5. Which California region had the lowest median full-time median weekly price for center-based childcare for infants in 2018? Does this region correspond to the region with the lowest median income in 2018 that you found in Q4?

Warning

The code should give me the EXACT answer. This means having the code output the exact row(s) and variable(s) necessary for providing the solution.

6. The following plot shows, for all ten regions, the change over time of the full-time median price for center-based childcare for infants, toddlers, and preschoolers. Recreate the plot. You do not have to replicate the exact colors or theme, but your plot should have the same content, including the order of the facets and legend, reader-friendly labels, axes breaks, and a loess smoother.

Tip

This will require transforming your data! Sketch out what you want the data to look like before you begin to code. You should be starting with your California dataset that contains the regions.

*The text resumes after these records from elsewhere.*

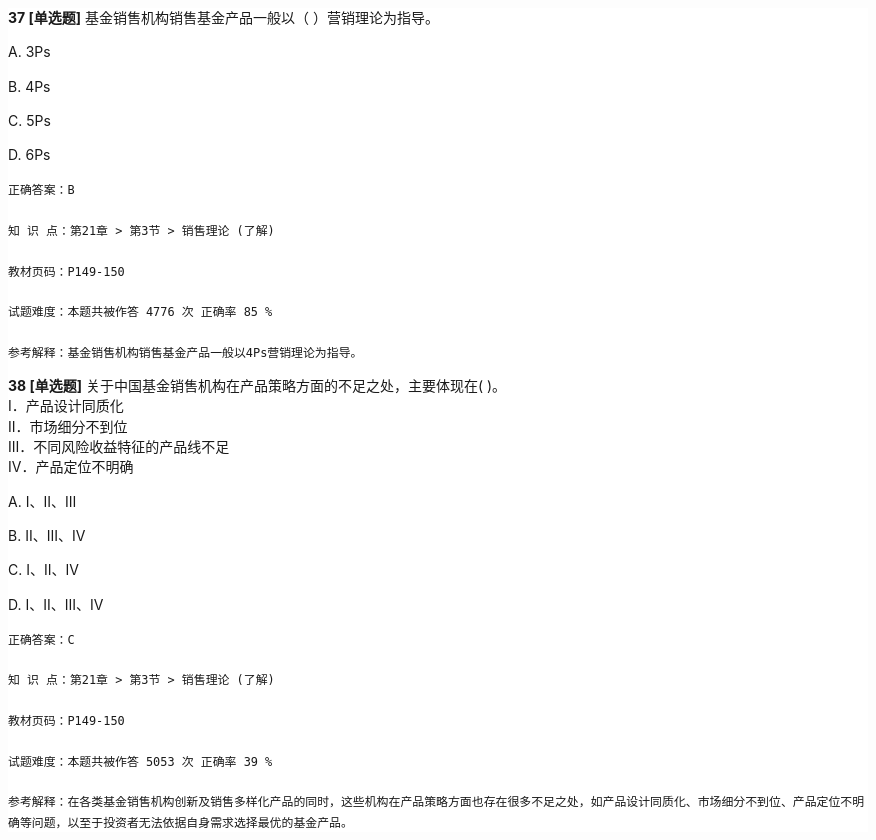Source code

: 
**37 [单选题]** 基金销售机构销售基金产品一般以（        ）营销理论为指导。

A. 3Ps

B. 4Ps

C. 5Ps

D. 6Ps

```
正确答案：B

知 识 点：第21章 > 第3节 > 销售理论 (了解)

教材页码：P149-150

试题难度：本题共被作答 4776 次 正确率 85 %

参考解释：基金销售机构销售基金产品一般以4Ps营销理论为指导。
```


**38 [单选题]** 关于中国基金销售机构在产品策略方面的不足之处，主要体现在(         )。<br />
Ⅰ．产品设计同质化<br />
Ⅱ．市场细分不到位<br />
Ⅲ．不同风险收益特征的产品线不足<br />
Ⅳ．产品定位不明确

A. Ⅰ、Ⅱ、Ⅲ

B. Ⅱ、Ⅲ、Ⅳ

C. Ⅰ、Ⅱ、Ⅳ

D. Ⅰ、Ⅱ、Ⅲ、Ⅳ

```
正确答案：C

知 识 点：第21章 > 第3节 > 销售理论 (了解)

教材页码：P149-150

试题难度：本题共被作答 5053 次 正确率 39 %

参考解释：在各类基金销售机构创新及销售多样化产品的同时，这些机构在产品策略方面也存在很多不足之处，如产品设计同质化、市场细分不到位、产品定位不明确等问题，以至于投资者无法依据自身需求选择最优的基金产品。
```

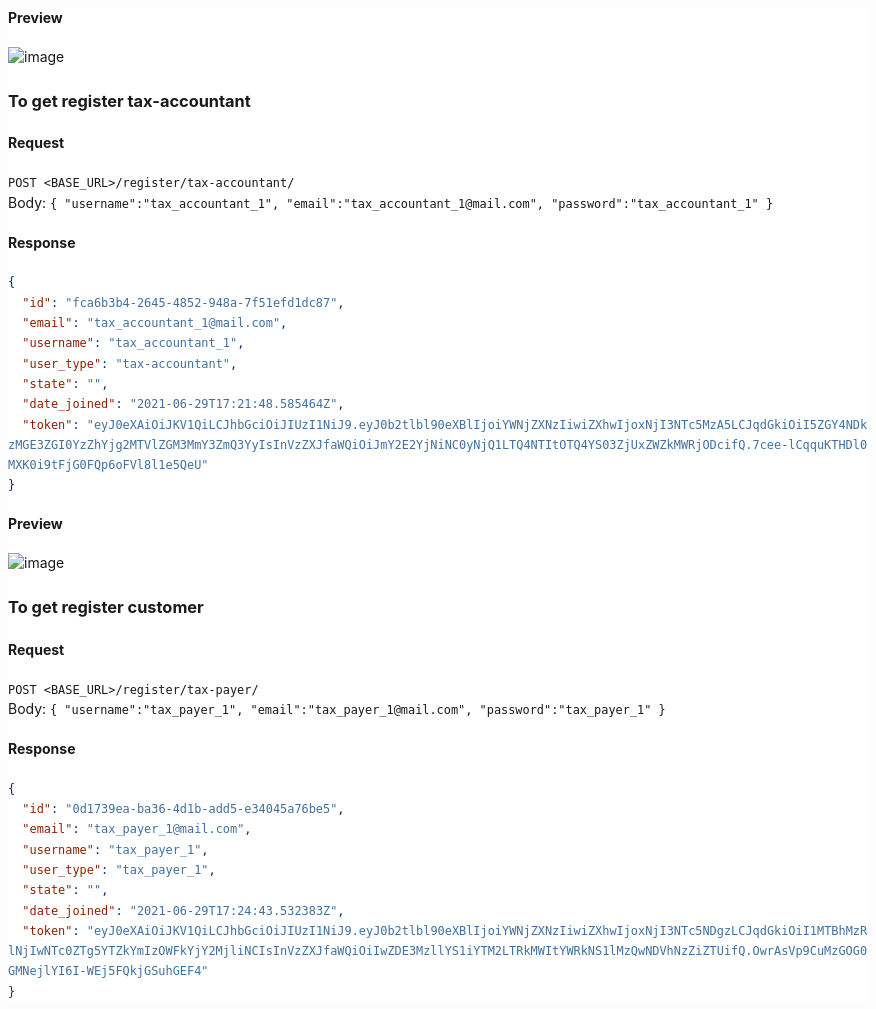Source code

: #### Preview

![image](https://i.imgur.com/gCS5F1x.png)

### To get register tax-accountant

#### Request

`POST <BASE_URL>/register/tax-accountant/`
<br />
Body: `{ "username":"tax_accountant_1", "email":"tax_accountant_1@mail.com", "password":"tax_accountant_1" }`

#### Response

```json
{
  "id": "fca6b3b4-2645-4852-948a-7f51efd1dc87",
  "email": "tax_accountant_1@mail.com",
  "username": "tax_accountant_1",
  "user_type": "tax-accountant",
  "state": "",
  "date_joined": "2021-06-29T17:21:48.585464Z",
  "token": "eyJ0eXAiOiJKV1QiLCJhbGciOiJIUzI1NiJ9.eyJ0b2tlbl90eXBlIjoiYWNjZXNzIiwiZXhwIjoxNjI3NTc5MzA5LCJqdGkiOiI5ZGY4NDkzMGE3ZGI0YzZhYjg2MTVlZGM3MmY3ZmQ3YyIsInVzZXJfaWQiOiJmY2E2YjNiNC0yNjQ1LTQ4NTItOTQ4YS03ZjUxZWZkMWRjODcifQ.7cee-lCqquKTHDl0MXK0i9tFjG0FQp6oFVl8l1e5QeU"
}
```

#### Preview

![image](https://i.imgur.com/cf7WUPv.png)

### To get register customer

#### Request

`POST <BASE_URL>/register/tax-payer/`
<br />
Body: `{ "username":"tax_payer_1", "email":"tax_payer_1@mail.com", "password":"tax_payer_1" }`

#### Response

```json
{
  "id": "0d1739ea-ba36-4d1b-add5-e34045a76be5",
  "email": "tax_payer_1@mail.com",
  "username": "tax_payer_1",
  "user_type": "tax_payer_1",
  "state": "",
  "date_joined": "2021-06-29T17:24:43.532383Z",
  "token": "eyJ0eXAiOiJKV1QiLCJhbGciOiJIUzI1NiJ9.eyJ0b2tlbl90eXBlIjoiYWNjZXNzIiwiZXhwIjoxNjI3NTc5NDgzLCJqdGkiOiI1MTBhMzRlNjIwNTc0ZTg5YTZkYmIzOWFkYjY2MjliNCIsInVzZXJfaWQiOiIwZDE3MzllYS1iYTM2LTRkMWItYWRkNS1lMzQwNDVhNzZiZTUifQ.OwrAsVp9CuMzGOG0GMNejlYI6I-WEj5FQkjGSuhGEF4"
}
```
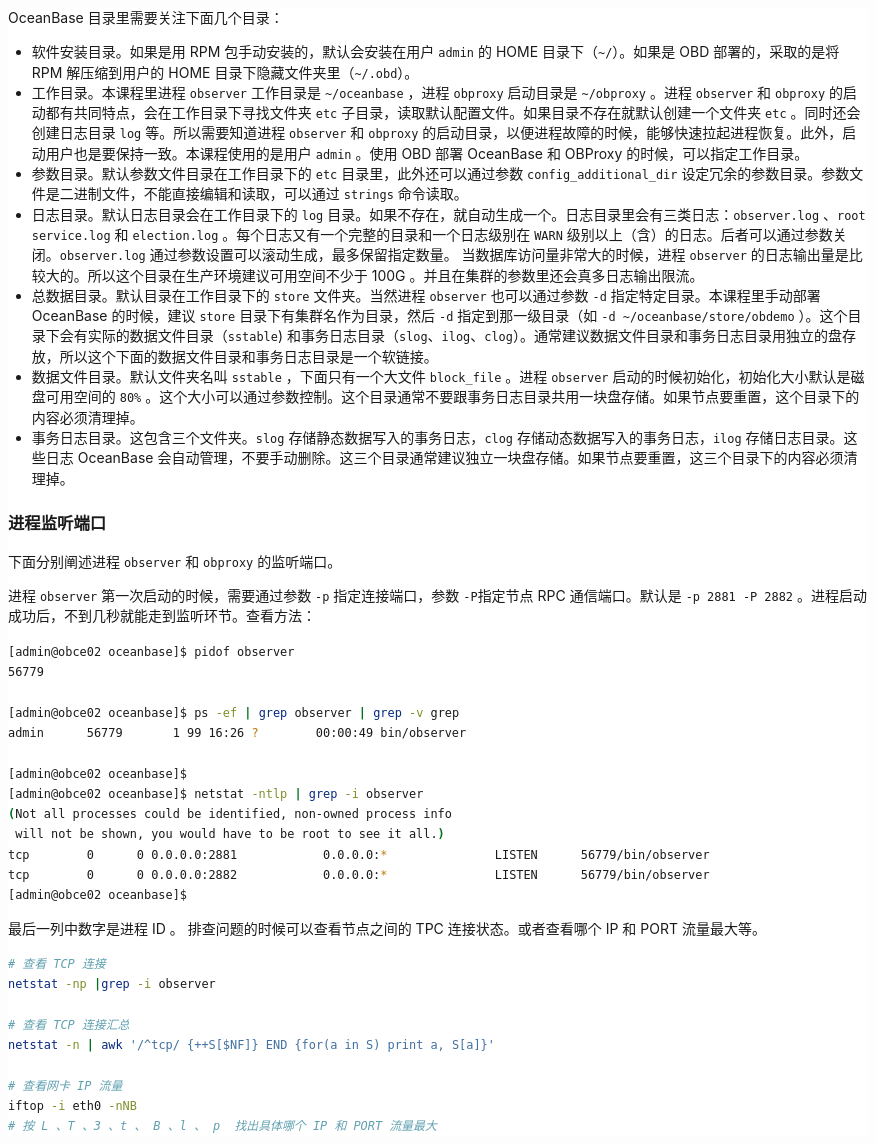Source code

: OceanBase 目录里需要关注下面几个目录：

+ 软件安装目录。如果是用 RPM 包手动安装的，默认会安装在用户 `admin` 的 HOME 目录下（`~/`）。如果是 OBD 部署的，采取的是将 RPM 解压缩到用户的 HOME 目录下隐藏文件夹里（`~/.obd`）。
+ 工作目录。本课程里进程 `observer` 工作目录是 `~/oceanbase` ，进程 `obproxy` 启动目录是 `~/obproxy` 。进程 `observer` 和 `obproxy` 的启动都有共同特点，会在工作目录下寻找文件夹 `etc` 子目录，读取默认配置文件。如果目录不存在就默认创建一个文件夹 `etc` 。同时还会创建日志目录 `log` 等。所以需要知道进程 `observer` 和 `obproxy` 的启动目录，以便进程故障的时候，能够快速拉起进程恢复。此外，启动用户也是要保持一致。本课程使用的是用户 `admin` 。使用 OBD 部署 OceanBase 和 OBProxy 的时候，可以指定工作目录。
+ 参数目录。默认参数文件目录在工作目录下的 `etc` 目录里，此外还可以通过参数 `config_additional_dir` 设定冗余的参数目录。参数文件是二进制文件，不能直接编辑和读取，可以通过 `strings` 命令读取。
+ 日志目录。默认日志目录会在工作目录下的 `log` 目录。如果不存在，就自动生成一个。日志目录里会有三类日志：`observer.log` 、`rootservice.log` 和 `election.log` 。每个日志又有一个完整的目录和一个日志级别在 `WARN` 级别以上（含）的日志。后者可以通过参数关闭。`observer.log` 通过参数设置可以滚动生成，最多保留指定数量。 当数据库访问量非常大的时候，进程 `observer` 的日志输出量是比较大的。所以这个目录在生产环境建议可用空间不少于 100G 。并且在集群的参数里还会真多日志输出限流。
+ 总数据目录。默认目录在工作目录下的 `store` 文件夹。当然进程 `observer` 也可以通过参数 `-d` 指定特定目录。本课程里手动部署 OceanBase 的时候，建议 `store` 目录下有集群名作为目录，然后 `-d` 指定到那一级目录（如 `-d ~/oceanbase/store/obdemo` ）。这个目录下会有实际的数据文件目录（`sstable`) 和事务日志目录（`slog`、`ilog`、`clog`）。通常建议数据文件目录和事务日志目录用独立的盘存放，所以这个下面的数据文件目录和事务日志目录是一个软链接。
+ 数据文件目录。默认文件夹名叫 `sstable` ，下面只有一个大文件 `block_file` 。进程 `observer` 启动的时候初始化，初始化大小默认是磁盘可用空间的 `80%` 。这个大小可以通过参数控制。这个目录通常不要跟事务日志目录共用一块盘存储。如果节点要重置，这个目录下的内容必须清理掉。
+ 事务日志目录。这包含三个文件夹。`slog` 存储静态数据写入的事务日志，`clog` 存储动态数据写入的事务日志，`ilog` 存储日志目录。这些日志 OceanBase 会自动管理，不要手动删除。这三个目录通常建议独立一块盘存储。如果节点要重置，这三个目录下的内容必须清理掉。

### 进程监听端口

下面分别阐述进程 `observer` 和 `obproxy`  的监听端口。

进程 `observer` 第一次启动的时候，需要通过参数 `-p` 指定连接端口，参数 `-P`指定节点 RPC 通信端口。默认是 `-p 2881 -P 2882` 。进程启动成功后，不到几秒就能走到监听环节。查看方法：

```bash
[admin@obce02 oceanbase]$ pidof observer
56779

[admin@obce02 oceanbase]$ ps -ef | grep observer | grep -v grep
admin      56779       1 99 16:26 ?        00:00:49 bin/observer

[admin@obce02 oceanbase]$
[admin@obce02 oceanbase]$ netstat -ntlp | grep -i observer
(Not all processes could be identified, non-owned process info
 will not be shown, you would have to be root to see it all.)
tcp        0      0 0.0.0.0:2881            0.0.0.0:*               LISTEN      56779/bin/observer
tcp        0      0 0.0.0.0:2882            0.0.0.0:*               LISTEN      56779/bin/observer
[admin@obce02 oceanbase]$

```

最后一列中数字是进程 ID 。
排查问题的时候可以查看节点之间的 TPC 连接状态。或者查看哪个 IP 和 PORT 流量最大等。

```bash
# 查看 TCP 连接
netstat -np |grep -i observer

# 查看 TCP 连接汇总
netstat -n | awk '/^tcp/ {++S[$NF]} END {for(a in S) print a, S[a]}'

# 查看网卡 IP 流量
iftop -i eth0 -nNB
# 按 L 、T 、3 、t 、 B 、l 、 p  找出具体哪个 IP 和 PORT 流量最大
```

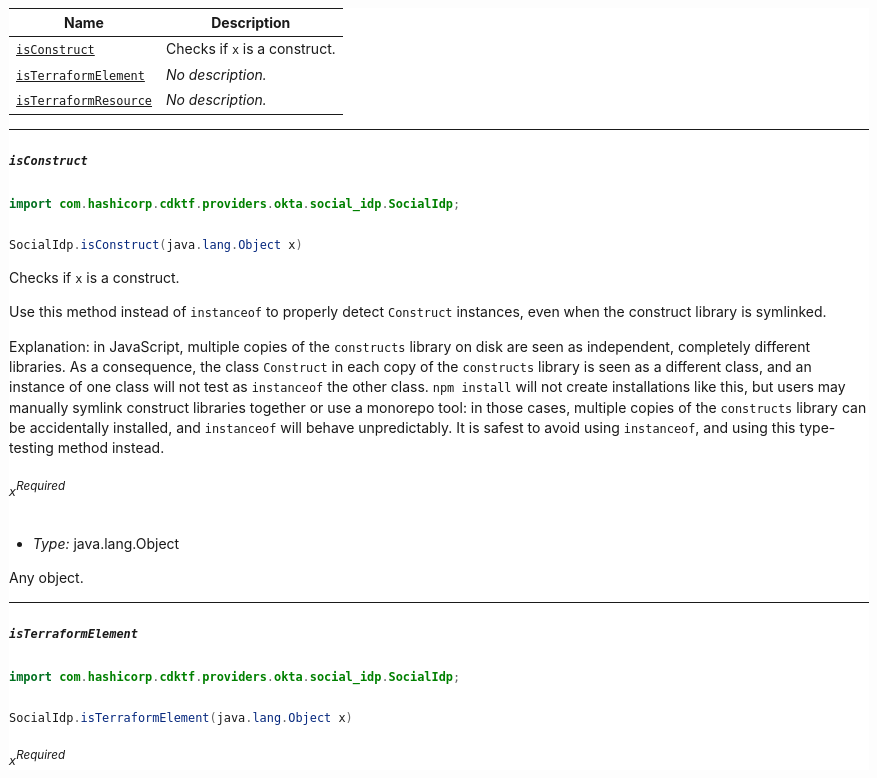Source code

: | **Name** | **Description** |
| --- | --- |
| <code><a href="#@cdktf/provider-okta.socialIdp.SocialIdp.isConstruct">isConstruct</a></code> | Checks if `x` is a construct. |
| <code><a href="#@cdktf/provider-okta.socialIdp.SocialIdp.isTerraformElement">isTerraformElement</a></code> | *No description.* |
| <code><a href="#@cdktf/provider-okta.socialIdp.SocialIdp.isTerraformResource">isTerraformResource</a></code> | *No description.* |

---

##### `isConstruct` <a name="isConstruct" id="@cdktf/provider-okta.socialIdp.SocialIdp.isConstruct"></a>

```java
import com.hashicorp.cdktf.providers.okta.social_idp.SocialIdp;

SocialIdp.isConstruct(java.lang.Object x)
```

Checks if `x` is a construct.

Use this method instead of `instanceof` to properly detect `Construct`
instances, even when the construct library is symlinked.

Explanation: in JavaScript, multiple copies of the `constructs` library on
disk are seen as independent, completely different libraries. As a
consequence, the class `Construct` in each copy of the `constructs` library
is seen as a different class, and an instance of one class will not test as
`instanceof` the other class. `npm install` will not create installations
like this, but users may manually symlink construct libraries together or
use a monorepo tool: in those cases, multiple copies of the `constructs`
library can be accidentally installed, and `instanceof` will behave
unpredictably. It is safest to avoid using `instanceof`, and using
this type-testing method instead.

###### `x`<sup>Required</sup> <a name="x" id="@cdktf/provider-okta.socialIdp.SocialIdp.isConstruct.parameter.x"></a>

- *Type:* java.lang.Object

Any object.

---

##### `isTerraformElement` <a name="isTerraformElement" id="@cdktf/provider-okta.socialIdp.SocialIdp.isTerraformElement"></a>

```java
import com.hashicorp.cdktf.providers.okta.social_idp.SocialIdp;

SocialIdp.isTerraformElement(java.lang.Object x)
```

###### `x`<sup>Required</sup> <a name="x" id="@cdktf/provider-okta.socialIdp.SocialIdp.isTerraformElement.parameter.x"></a>
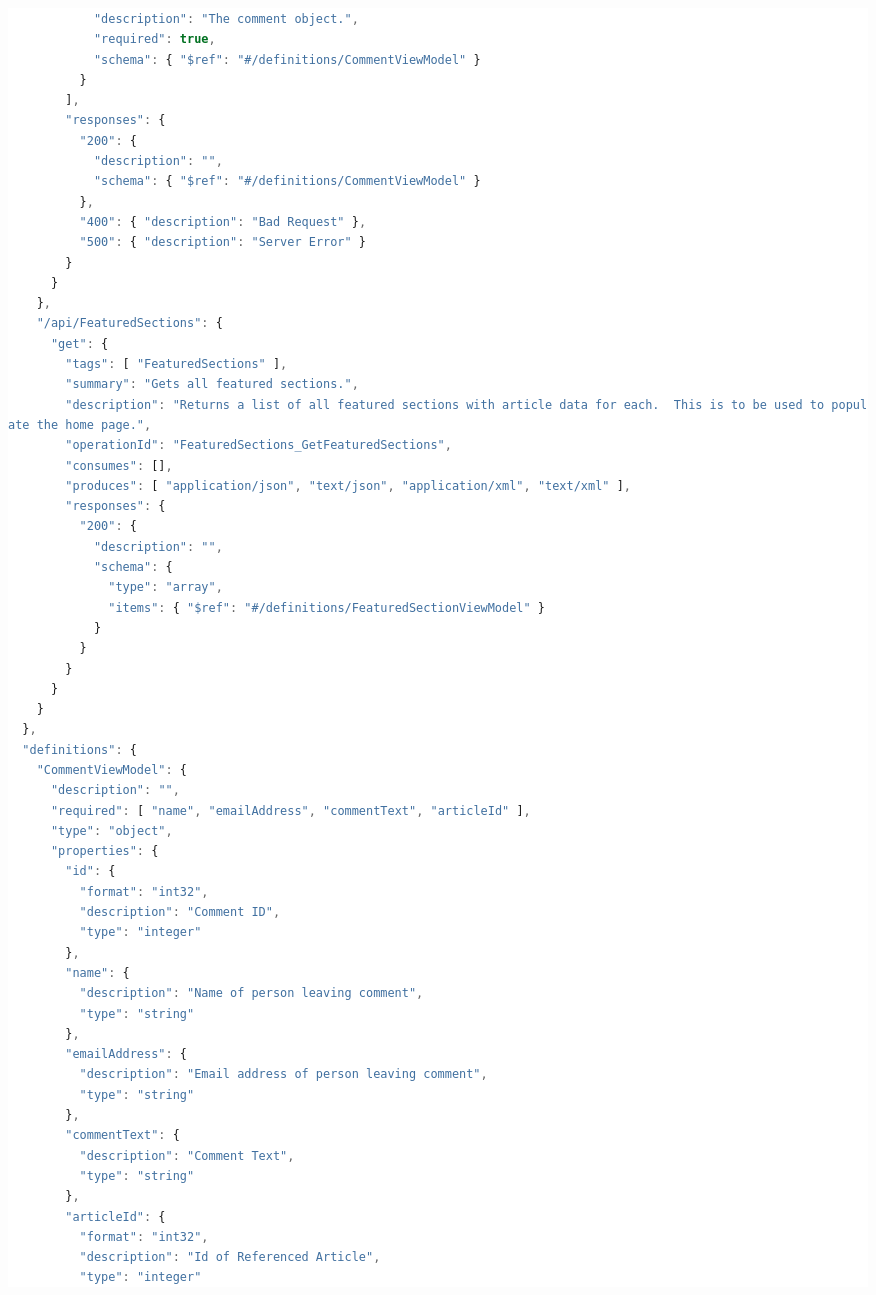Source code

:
 ```javascript
            "description": "The comment object.",
            "required": true,
            "schema": { "$ref": "#/definitions/CommentViewModel" }
          }
        ],
        "responses": {
          "200": {
            "description": "",
            "schema": { "$ref": "#/definitions/CommentViewModel" }
          },
          "400": { "description": "Bad Request" },
          "500": { "description": "Server Error" }
        }
      }
    },
    "/api/FeaturedSections": {
      "get": {
        "tags": [ "FeaturedSections" ],
        "summary": "Gets all featured sections.",
        "description": "Returns a list of all featured sections with article data for each.  This is to be used to populate the home page.",
        "operationId": "FeaturedSections_GetFeaturedSections",
        "consumes": [],
        "produces": [ "application/json", "text/json", "application/xml", "text/xml" ],
        "responses": {
          "200": {
            "description": "",
            "schema": {
              "type": "array",
              "items": { "$ref": "#/definitions/FeaturedSectionViewModel" }
            }
          }
        }
      }
    }
  },
  "definitions": {
    "CommentViewModel": {
      "description": "",
      "required": [ "name", "emailAddress", "commentText", "articleId" ],
      "type": "object",
      "properties": {
        "id": {
          "format": "int32",
          "description": "Comment ID",
          "type": "integer"
        },
        "name": {
          "description": "Name of person leaving comment",
          "type": "string"
        },
        "emailAddress": {
          "description": "Email address of person leaving comment",
          "type": "string"
        },
        "commentText": {
          "description": "Comment Text",
          "type": "string"
        },
        "articleId": {
          "format": "int32",
          "description": "Id of Referenced Article",
          "type": "integer"
```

You will also be required to use functions from forcats to change the labels and the ordering of your factor levels.

Remember to avoid “object junk” in your environment!

Plot to recreate

Median Household Income vs. Childcare Costs for Infants

Refresher on Linear Regression

While a second course in statistics is a pre-requisite for this class, here is a refresher on simple linear regression with a single predictor.

7. Create a scatterplot showing the relationship between median household income (expressed in 2018 dollars) and the full-time median weekly price charged for center-based childcare for an infant in California. Overlay a linear regression line (lm) to show the trend.

8. Look up the documentation for lm() and fit a linear regression model to the relationship shown in your plot above.

# complete the code provided
reg_mod1 <- lm()
summary(reg_mod1)

9. Using the output from summary(), write out the estimated regression line (recall: \(y = mx + b\)).

10. Do you have evidence to conclude there is a relationship between the median household income and the median weekly cost of center-based childcare for infants in California? Cite values from your summary() output to support your claim!

There is no Challenge this week!

Please take this time to try your best to recreate the plot I provided in Question 6!

  • Can you match my colors?
  • Can you get the legend in the same order?
  • Can you get the facet names to match and be in the same order?

Could you even make the plot better? Could you add dollar signs to the y-axis labels? I might suggest you look into the scales package.